§ Materials provided
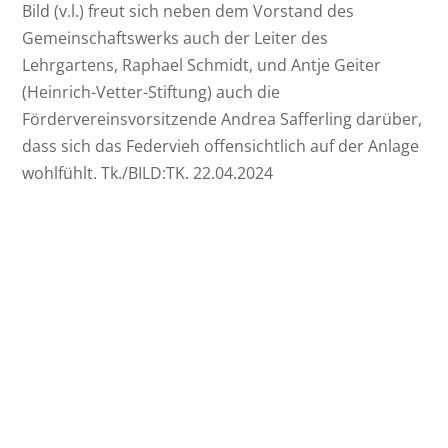
Bild (v.l.) freut sich neben dem Vorstand des
Gemeinschaftswerks auch der Leiter des
Lehrgartens, Raphael Schmidt, und Antje Geiter
(Heinrich-Vetter-Stiftung) auch die
Fördervereinsvorsitzende Andrea Safferling darüber,
dass sich das Federvieh offensichtlich auf der Anlage
wohlfühlt. Tk./BILD:TK. 22.04.2024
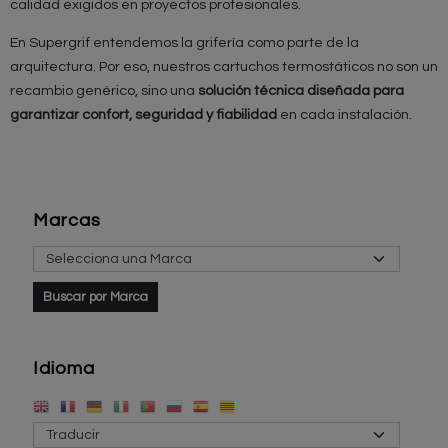
calidad exigidos en proyectos profesionales.
En Supergrif entendemos la grifería como parte de la
arquitectura. Por eso, nuestros cartuchos termostáticos no son un
recambio genérico, sino una
solución técnica diseñada para
garantizar confort, seguridad y fiabilidad
en cada instalación.
Marcas
Idioma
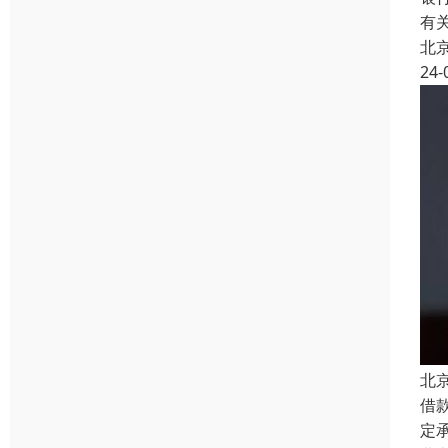
有
北
24-
北
借
定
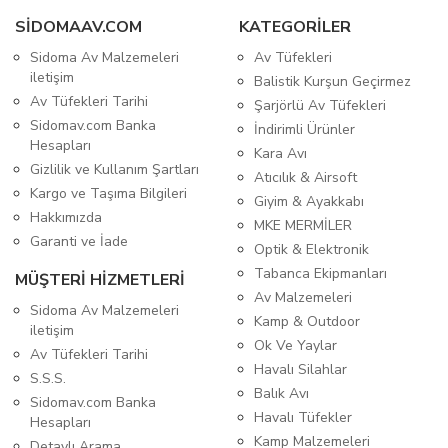
SIDOMAAV.COM
KATEGORİLER
Sidoma Av Malzemeleri
Av Tüfekleri
iletişim
Balistik Kurşun Geçirmez
Av Tüfekleri Tarihi
Şarjörlü Av Tüfekleri
Sidomav.com Banka
İndirimli Ürünler
Hesapları
Kara Avı
Gizlilik ve Kullanım Şartları
Atıcılık & Airsoft
Kargo ve Taşıma Bilgileri
Giyim & Ayakkabı
Hakkımızda
MKE MERMİLER
Garanti ve İade
Optik & Elektronik
Tabanca Ekipmanları
MÜŞTERİ HİZMETLERİ
Av Malzemeleri
Sidoma Av Malzemeleri
Kamp & Outdoor
iletişim
Ok Ve Yaylar
Av Tüfekleri Tarihi
Havalı Silahlar
S.S.S.
Balık Avı
Sidomav.com Banka
Havalı Tüfekler
Hesapları
Kamp Malzemeleri
Detaylı Arama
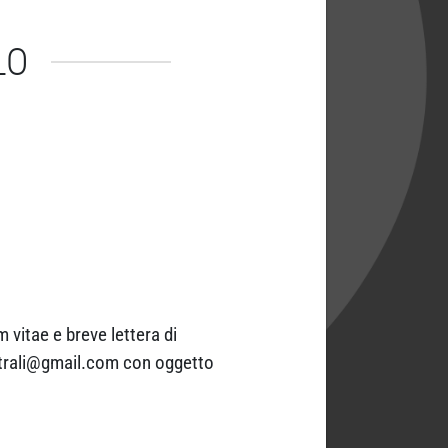
LO
m vitae e breve lettera di
eatrali@gmail.com con oggetto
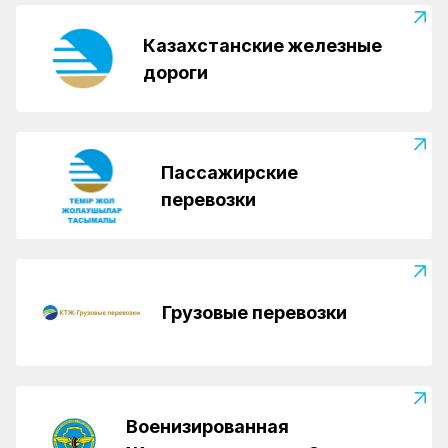
Казахстанские железные
дороги
Пассажирские
перевозки
Грузовые перевозки
Военизированная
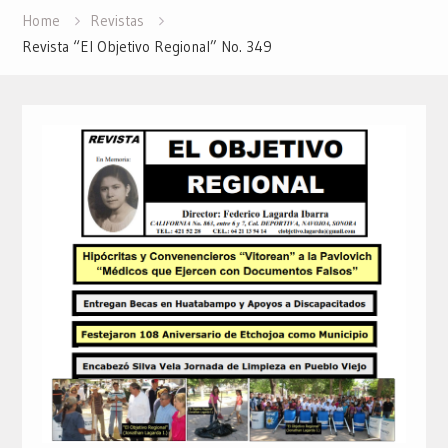
Home
Revistas
Revista “El Objetivo Regional” No. 349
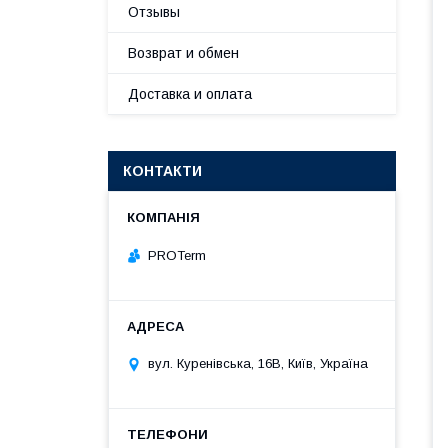
Отзывы
Возврат и обмен
Доставка и оплата
КОНТАКТИ
PROTerm
вул. Куренівська, 16В, Київ, Україна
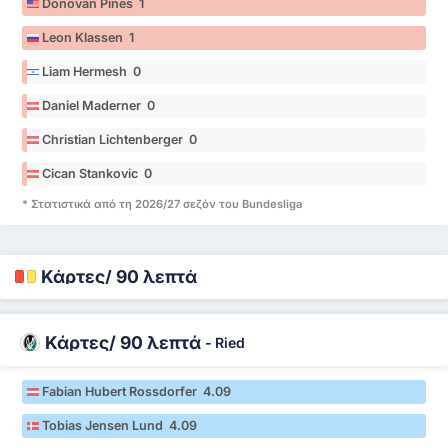
Donovan Pines 1
Leon Klassen 1
Liam Hermesh 0
Daniel Maderner 0
Christian Lichtenberger 0
Cican Stankovic 0
* Στατιστικά από τη 2026/27 σεζόν του Bundesliga
Κάρτες/ 90 λεπτά
Κάρτες/ 90 λεπτά
-
Ried
Fabian Hubert Rossdorfer 4.09
Tobias Jensen Lund 4.09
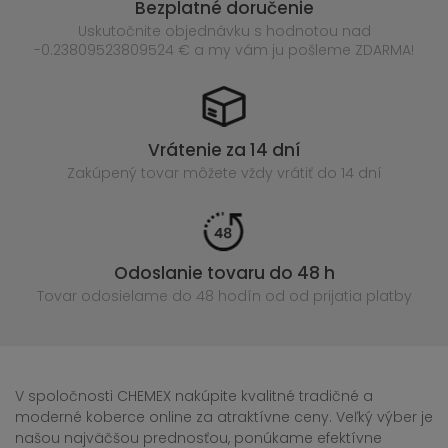
Bezplatné doručenie
Uskutočnite objednávku s hodnotou nad
-0.23809523809524 € a my vám ju pošleme ZDARMA!
Vrátenie za 14 dní
Zakúpený
tovar môžete vždy vrátiť do 14 dní
Odoslanie tovaru do 48 h
Tovar odosielame do 48 hodín
od od prijatia platby
V spoločnosti CHEMEX nakúpite kvalitné tradičné a
moderné koberce online za atraktívne ceny. Veľký výber je
našou najväčšou prednosťou, ponúkame efektívne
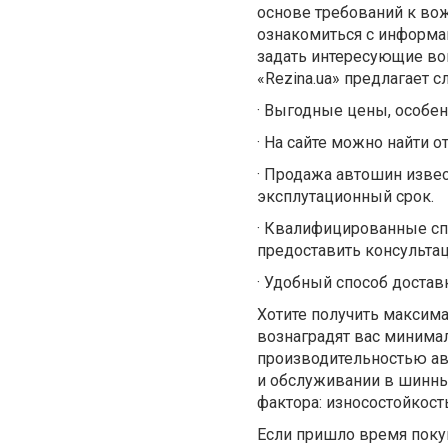
основе требований к вож
ознакомиться с информац
задать интересующие во
«Rezina.ua» предлагает
·
Выгодные цены, особен
·
На сайте можно найти о
·
Продажа автошин извес
эксплутационный срок.
·
Квалифицированные спе
предоставить консульта
·
Удобный способ достав
Хотите получить максима
вознаградят вас минима
производительностью ав
и обслуживании в шинны
фактора: износостойкост
Если пришло время покуп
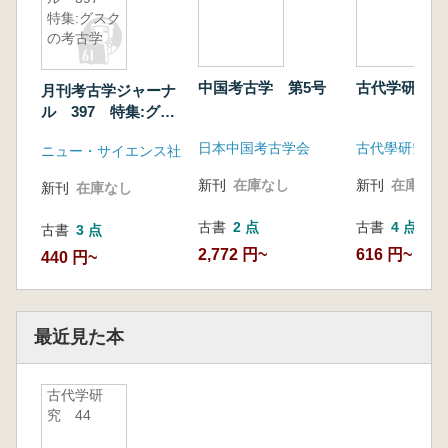
特集:グスク
の考古学
中国考古学 第5号
古代学研究 1
月刊考古学ジャーナ
ル 397 特集:グス
クの考古学
日本中国考古学会
古代學研究会
ニュー・サイエンス社
新刊
在庫なし
新刊
在庫なし
新刊
在庫なし
古書
2 点
古書
4 点
古書
3 点
2,772 円~
616 円~
440 円~
最近見た本
古代学研
究 44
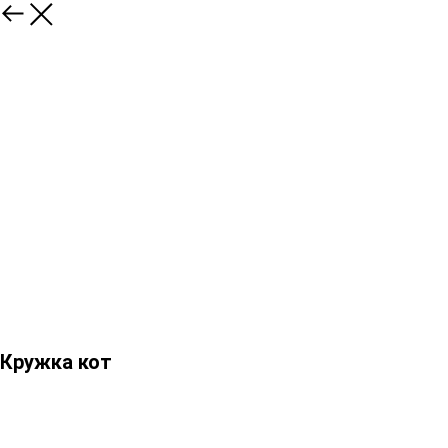
Кружка кот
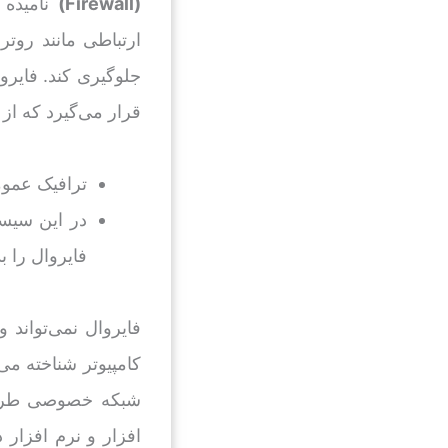
(
Firewall
)
نامیده 
ارتباطی مانند روتر
جلوگیری کند. فایر
قرار می‌گیرد که از
ترافیک عمومی و خصوصی از
فایروال را ب
فایروال نمی‌تواند و
کامپیوتر شناخته م
شبکه خصوصی طراحی
افزار و نرم افزار 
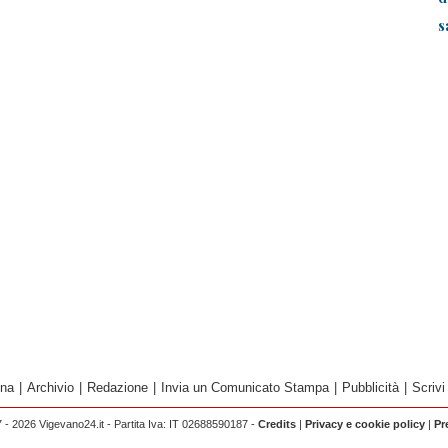
s
ina
|
Archivio
|
Redazione
|
Invia un Comunicato Stampa
|
Pubblicità
|
Scrivi
 - 2026 Vigevano24.it - Partita Iva: IT 02688590187 -
Credits
|
Privacy e cookie policy
|
Pr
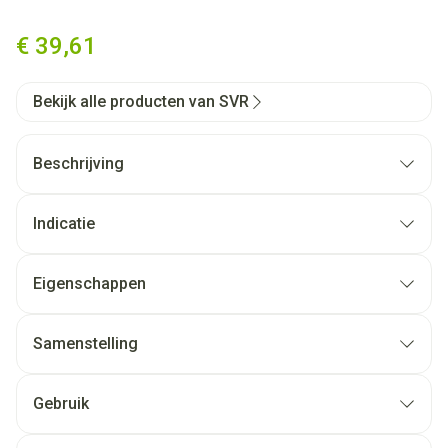
Svr Sun Secure Fluide Photo-
€ 39,61
Bekijk alle producten van SVR
Beschrijving
Indicatie
Eigenschappen
Samenstelling
Gebruik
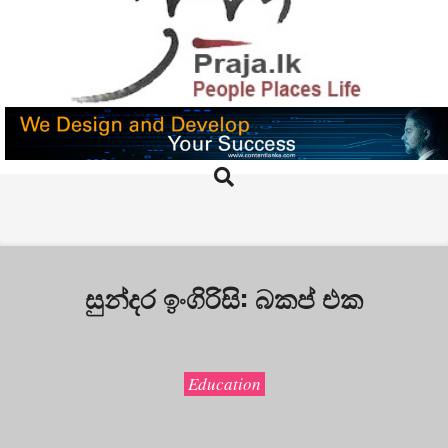
Skip
to
content
PRAJA.LK
Search
Primary
Navigation
Menu
සුන්දර ඉංගිරිසි: බකප් එක
Education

§ Problem description
Reproduce every line of text in the listing above verbatim, in its original order, omitting the pictures.

§ Response to the task
Bild (v.l.) freut sich neben dem Vorstand des
Gemeinschaftswerks auch der Leiter des
Lehrgartens, Raphael Schmidt, und Antje Geiter
(Heinrich-Vetter-Stiftung) auch die
Fördervereinsvorsitzende Andrea Safferling darüber,
dass sich das Federvieh offensichtlich auf der Anlage
wohlfühlt. Tk./BILD:TK. 22.04.2024
calidad exigidos en proyectos profesionales.
En Supergrif entendemos la grifería como parte de la
arquitectura. Por eso, nuestros cartuchos termostáticos no son un
recambio genérico, sino una
solución técnica diseñada para
garantizar confort, seguridad y fiabilidad
en cada instalación.
Marcas
Idioma
有
北
24-
北
借
定
SIDOMAAV.COM
KATEGORİLER
Sidoma Av Malzemeleri
Av Tüfekleri
iletişim
Balistik Kurşun Geçirmez
Av Tüfekleri Tarihi
Şarjörlü Av Tüfekleri
Sidomav.com Banka
İndirimli Ürünler
Hesapları
Kara Avı
Gizlilik ve Kullanım Şartları
Atıcılık & Airsoft
Kargo ve Taşıma Bilgileri
Giyim & Ayakkabı
Hakkımızda
MKE MERMİLER
Garanti ve İade
Optik & Elektronik
Tabanca Ekipmanları
MÜŞTERİ HİZMETLERİ
Av Malzemeleri
Sidoma Av Malzemeleri
Kamp & Outdoor
iletişim
Ok Ve Yaylar
Av Tüfekleri Tarihi
Havalı Silahlar
S.S.S.
Balık Avı
Sidomav.com Banka
Havalı Tüfekler
Hesapları
Kamp Malzemeleri
Detaylı Arama
LO
m vitae e breve lettera di
eatrali@gmail.com con oggetto
Казахстанские железные
дороги
Пассажирские
перевозки
Грузовые перевозки
Военизированная
Home
Revistas
Revista “El Objetivo Regional” No. 349
Отзывы
Возврат и обмен
Доставка и оплата
КОНТАКТИ
PROTerm
вул. Куренівська, 16В, Київ, Україна
Donovan Pines 1
Leon Klassen 1
Liam Hermesh 0
Daniel Maderner 0
Christian Lichtenberger 0
Cican Stankovic 0
* Στατιστικά από τη 2026/27 σεζόν του Bundesliga
Κάρτες/ 90 λεπτά
Κάρτες/ 90 λεπτά
-
Ried
Fabian Hubert Rossdorfer 4.09
Tobias Jensen Lund 4.09
Bezplatné doručenie
Uskutočnite objednávku s hodnotou nad
-0.23809523809524 € a my vám ju pošleme ZDARMA!
Vrátenie za 14 dní
Zakúpený
tovar môžete vždy vrátiť do 14 dní
Odoslanie tovaru do 48 h
Tovar odosielame do 48 hodín
od od prijatia platby
V spoločnosti CHEMEX nakúpite kvalitné tradičné a
moderné koberce online za atraktívne ceny. Veľký výber je
našou najväčšou prednosťou, ponúkame efektívne
основе требований к вож
ознакомиться с информац
задать интересующие во
«Rezina.ua» предлагает
·
Выгодные цены, особен
·
На сайте можно найти о
·
Продажа автошин извес
эксплутационный срок.
·
Квалифицированные спе
предоставить консульта
·
Удобный способ достав
Хотите получить максима
вознаградят вас минима
производительностью ав
и обслуживании в шинны
фактора: износостойкост
Если пришло время покуп
特集:グスク
の考古学
中国考古学 第5号
古代学研究 1
月刊考古学ジャーナ
ル 397 特集:グス
クの考古学
日本中国考古学会
古代學研究会
ニュー・サイエンス社
新刊
在庫なし
新刊
在庫なし
新刊
在庫なし
古書
2 点
古書
4 点
古書
3 点
2,772 円~
616 円~
440 円~
最近見た本
古代学研
究 44
Кружка кот
(
Firewall
)
نامیده 
ارتباطی مانند روتر
جلوگیری کند. فایر
قرار می‌گیرد که از
ترافیک عمومی و خصوصی از
فایروال را ب
فایروال نمی‌تواند و
کامپیوتر شناخته م
شبکه خصوصی طراحی
افزار و نرم افزار 
s
ina
|
Archivio
|
Redazione
|
Invia un Comunicato Stampa
|
Pubblicità
|
Scrivi
 - 2026 Vigevano24.it - Partita Iva: IT 02688590187 -
Credits
|
Privacy e cookie policy
|
Pr
Svr Sun Secure Fluide Photo-
€ 39,61
Bekijk alle producten van SVR
Beschrijving
Indicatie
Eigenschappen
Samenstelling
Gebruik
Skip
to
content
PRAJA.LK
Search
Primary
Navigation
Menu
සුන්දර ඉංගිරිසි: බකප් එක
Education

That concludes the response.